再向前跨几步就靠近了尽头,尤溪屏住呼吸,看着眼前越来越广阔的密道,一转弯,就见眼前一道木门安静的站立在那里,门后面仍然是一面石墙,看起来凹凸不平。而尤溪他们看到的光,就是从石壁上的缝隙里漏出来的。
这个距离尤溪已经完全可以听清楚里面二人的说话声音,刚一转过拐角,叶飞岭的声音就陡然清晰了起来,可以听见他在愤怒的大喊:
“你根本就是骗我,伯父压根就不像你说的那样。他对我很好,我自己心里清楚。”
这时一个清冷却极其沙哑的女人声音响了起来,“你怎么知道他不是在骗你?此人惯会做戏,当年也是这般作态才骗过了所有人,你又怎么知道他不是表面上这样做给你看的?”
“我不是三岁小孩子,别人怎样对我我难道感受不出来吗?”叶飞岭的声音听起来很是激动,“你说他只是为了做戏给世人看,但是这么多年过去了,外人只知道他为我做了很多,却不知道即使在叶家时他仍然对我很好,从吃穿嚼用到四季变化时用的不同的药,全都是他和伯母一起亲自把关的。谁家做戏要做的这么事无巨细?”
“哼,”女人冷笑出声,“这不就做的很成功,哪怕是你这个当事人也认可他的好,反而把杀父之仇也给忘了,可真是个白眼狼。

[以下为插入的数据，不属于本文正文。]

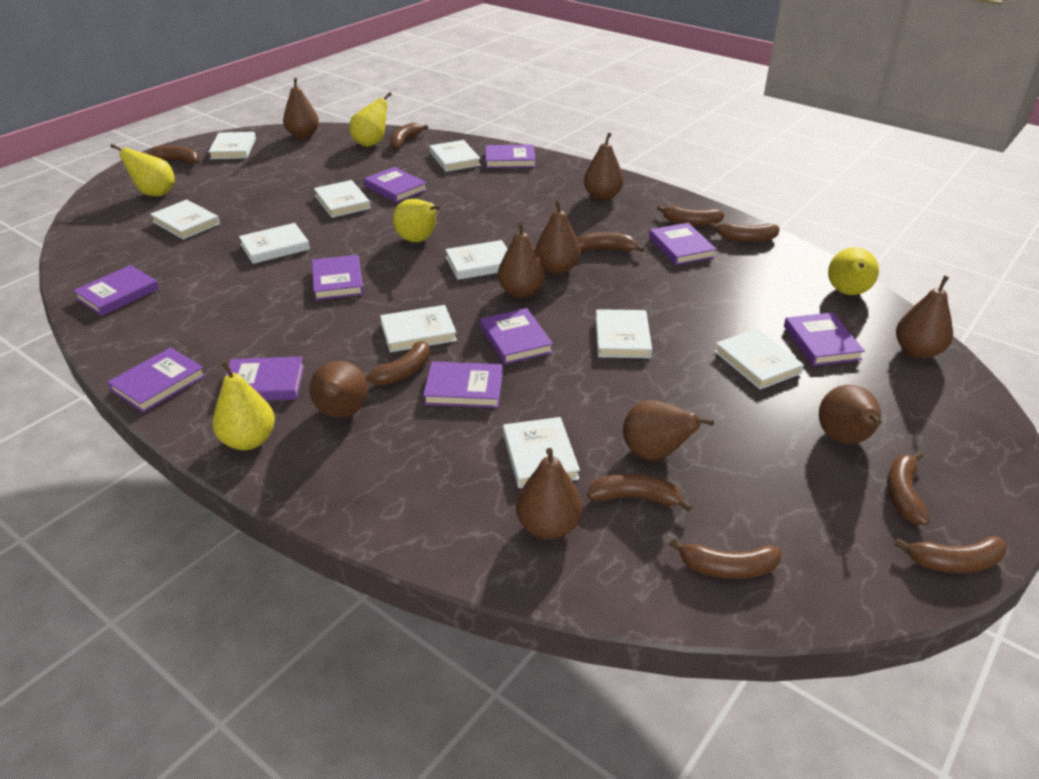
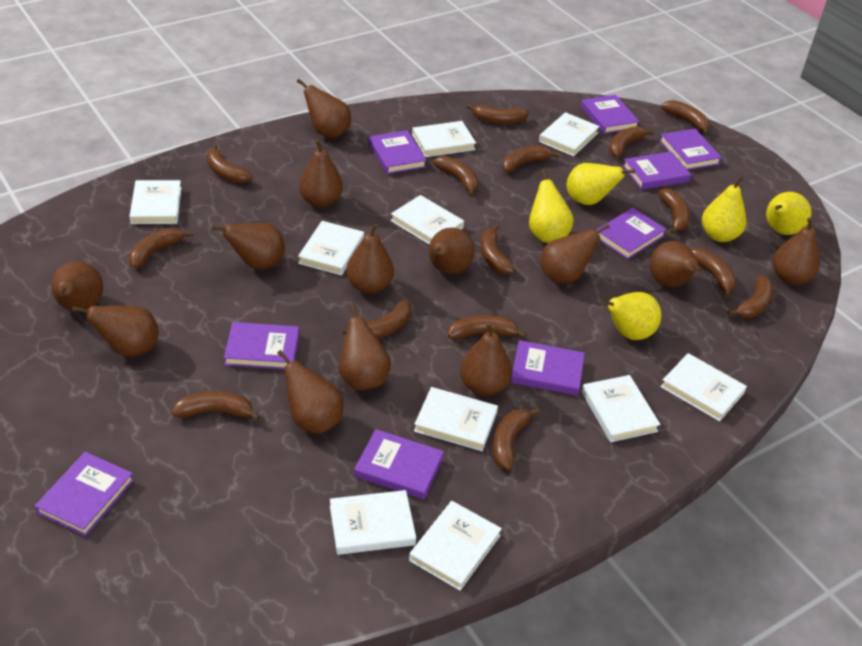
brown banana: 10 -> 15
brown pear: 9 -> 13
purple book: 10 -> 9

”
尤溪和福宝惊讶的对视了一眼,这个女人不仅不像他们想的那样对叶飞岭客气讨好,反而语气随意到像是在对待小猫小狗,叶飞岭又不是个自虐狂,为什么还要替她隐瞒?
接下来就听见一声瓷器碎裂的声音,以及叶飞岭的怒吼声:
“是!你说的没错!我就是个白眼狼,连对自己掏心掏肺的伯父一家也能狠下心算计,眼睁睁看着他们走向阴谋的漩涡却一声不吭,你说的对,这不是白眼狼是什么?我这样的人,活该去死,活该被蛊虫折磨一生,活该被人厌弃……”
“闭嘴!”女人的气息有些不稳,呼呼的风吹破窗一样的声音传进了在场几人的耳朵里,一时间有些死寂般的安静。
蛊虫!?
尤溪听不见里面的情况,往前挪了挪,整个人都贴在了墙上,耳朵紧紧贴在墙壁中间裂开的那几条细缝上。